Human pose keypoint data
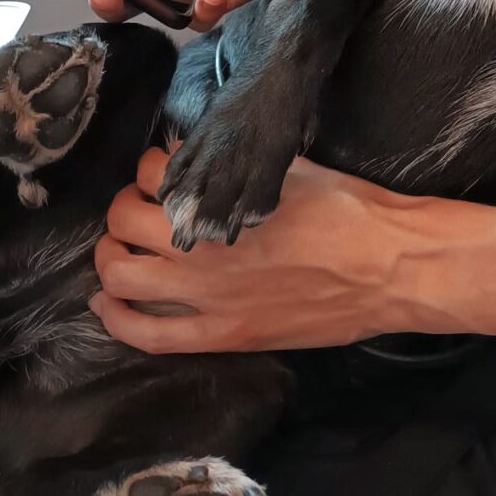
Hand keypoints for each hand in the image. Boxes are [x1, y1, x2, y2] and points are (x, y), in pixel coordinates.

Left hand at [90, 148, 432, 351]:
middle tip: (141, 205)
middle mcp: (203, 249)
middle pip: (125, 221)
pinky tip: (106, 304)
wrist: (390, 266)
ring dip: (110, 256)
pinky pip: (147, 335)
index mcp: (221, 200)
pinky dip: (116, 318)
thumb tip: (209, 159)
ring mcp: (208, 299)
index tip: (166, 170)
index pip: (155, 173)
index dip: (155, 167)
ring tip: (120, 248)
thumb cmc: (350, 210)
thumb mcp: (290, 168)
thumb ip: (240, 166)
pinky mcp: (223, 336)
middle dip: (126, 206)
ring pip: (120, 278)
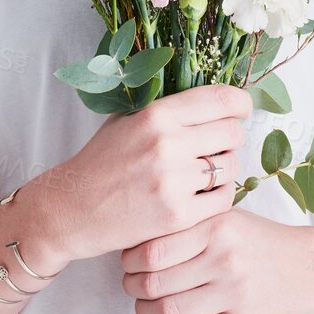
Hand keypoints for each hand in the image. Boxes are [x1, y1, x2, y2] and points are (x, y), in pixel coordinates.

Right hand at [48, 83, 251, 262]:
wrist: (72, 208)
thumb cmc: (101, 161)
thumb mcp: (126, 120)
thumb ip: (166, 107)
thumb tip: (213, 98)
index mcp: (155, 115)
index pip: (221, 99)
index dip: (240, 103)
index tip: (241, 109)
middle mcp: (167, 145)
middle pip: (233, 133)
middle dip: (232, 136)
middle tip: (220, 143)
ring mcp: (173, 182)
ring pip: (231, 167)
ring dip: (224, 167)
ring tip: (205, 171)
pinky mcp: (178, 215)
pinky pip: (224, 199)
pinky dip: (219, 196)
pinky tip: (202, 194)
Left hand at [121, 207, 313, 313]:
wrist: (308, 269)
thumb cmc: (257, 241)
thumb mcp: (225, 217)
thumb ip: (187, 225)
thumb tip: (134, 242)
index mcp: (215, 227)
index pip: (153, 250)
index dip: (130, 261)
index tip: (127, 263)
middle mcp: (224, 260)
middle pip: (155, 283)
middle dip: (132, 288)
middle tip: (131, 286)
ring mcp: (233, 294)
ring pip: (167, 312)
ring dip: (143, 313)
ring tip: (143, 308)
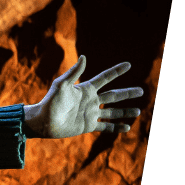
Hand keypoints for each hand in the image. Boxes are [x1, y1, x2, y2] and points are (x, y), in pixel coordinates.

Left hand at [23, 56, 143, 137]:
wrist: (43, 122)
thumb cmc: (50, 102)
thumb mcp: (61, 85)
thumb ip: (74, 72)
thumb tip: (84, 57)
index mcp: (86, 89)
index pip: (105, 78)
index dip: (116, 71)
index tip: (128, 65)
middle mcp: (91, 101)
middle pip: (113, 95)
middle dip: (127, 93)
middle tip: (141, 91)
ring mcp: (90, 113)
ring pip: (112, 112)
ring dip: (125, 112)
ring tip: (138, 111)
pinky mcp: (88, 125)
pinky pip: (105, 126)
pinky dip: (116, 127)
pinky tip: (127, 128)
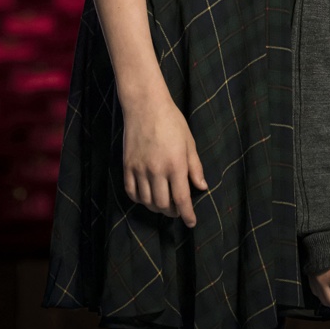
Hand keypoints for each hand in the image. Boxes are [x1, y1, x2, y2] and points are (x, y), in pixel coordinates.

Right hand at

▸ DIRECTIONS FOR THIS TASK: Output each line of the records exactly. Any picture is skipped.

▸ ANSWER TO THIS TASK:
Hand keypoints for each hand in the image. Boxes are [x1, y1, x2, y2] and points are (x, y), in pixel coordinates.

Left hand at [90, 148, 432, 351]:
middle tip: (141, 205)
middle mcp: (203, 249)
middle pip: (125, 221)
pinky tip: (106, 304)
wrist: (390, 266)
ring dip: (110, 256)
pinky pip: (147, 335)
index mcp: (221, 200)
pinky dip: (116, 318)
thumb tip: (209, 159)
ring mcp: (208, 299)
index tip: (166, 170)
index pip: (155, 173)
index dip: (155, 167)
ring tip: (120, 248)
thumb cmc: (350, 210)
thumb mcp: (290, 168)
thumb ip: (240, 166)
pinky mcp: (223, 336)
middle dip: (126, 206)
ring pip: (120, 278)
Hand keypoints for each hand in the image. Boxes are [x1, y1, x2, y2] and points are (x, y), in pixel coordinates.

Right hand at [48, 83, 251, 262]:
wrist: (72, 208)
thumb cmc: (101, 161)
thumb mcp: (126, 120)
thumb ip: (166, 107)
thumb tip: (213, 98)
index mcp: (155, 115)
index pip: (221, 99)
index dip: (240, 103)
index tip: (241, 109)
middle mcp: (167, 145)
middle pip: (233, 133)
middle dip: (232, 136)
middle tip: (220, 143)
ring mcp: (173, 182)
ring pip: (231, 167)
ring dip: (224, 167)
ring tip: (205, 171)
pinky mcp: (178, 215)
pinky pip: (224, 199)
pinky dip: (219, 196)
pinky tip: (202, 194)
Left hand at [121, 207, 313, 313]:
wrist: (308, 269)
thumb cmc: (257, 241)
thumb mcp: (225, 217)
thumb ip: (187, 225)
thumb tip: (134, 242)
index mcp: (215, 227)
index pip: (153, 250)
index dip: (130, 261)
index tip: (127, 263)
middle mcp: (224, 260)
middle pip: (155, 283)
middle dip: (132, 288)
middle tip: (131, 286)
ring mcp: (233, 294)
ring pip: (167, 312)
ring dip: (143, 313)
ring tip: (143, 308)
Hand keypoints for each hand in the image. Boxes are [x1, y1, x2, y2] and points are (x, y), in pixel coordinates.

Left hand at [23, 56, 143, 137]:
wrist: (43, 122)
thumb cmc: (50, 102)
thumb mcp: (61, 85)
thumb ip: (74, 72)
thumb tip: (84, 57)
index mcp: (86, 89)
index pip: (105, 78)
index dip: (116, 71)
index tip: (128, 65)
middle mcp: (91, 101)
middle pip: (113, 95)
middle dip: (127, 93)
middle tip: (141, 91)
ring mcp: (90, 113)
ring pip: (112, 112)
ring dip: (125, 112)
ring tip: (138, 111)
pinky mcp: (88, 125)
pinky pip: (105, 126)
pinky dip: (116, 127)
pinky tip: (127, 128)
Hand keypoints for each hand in the image. Boxes are [x1, y1, x2, y2] and points are (x, y), in pixel coordinates.

Right hand at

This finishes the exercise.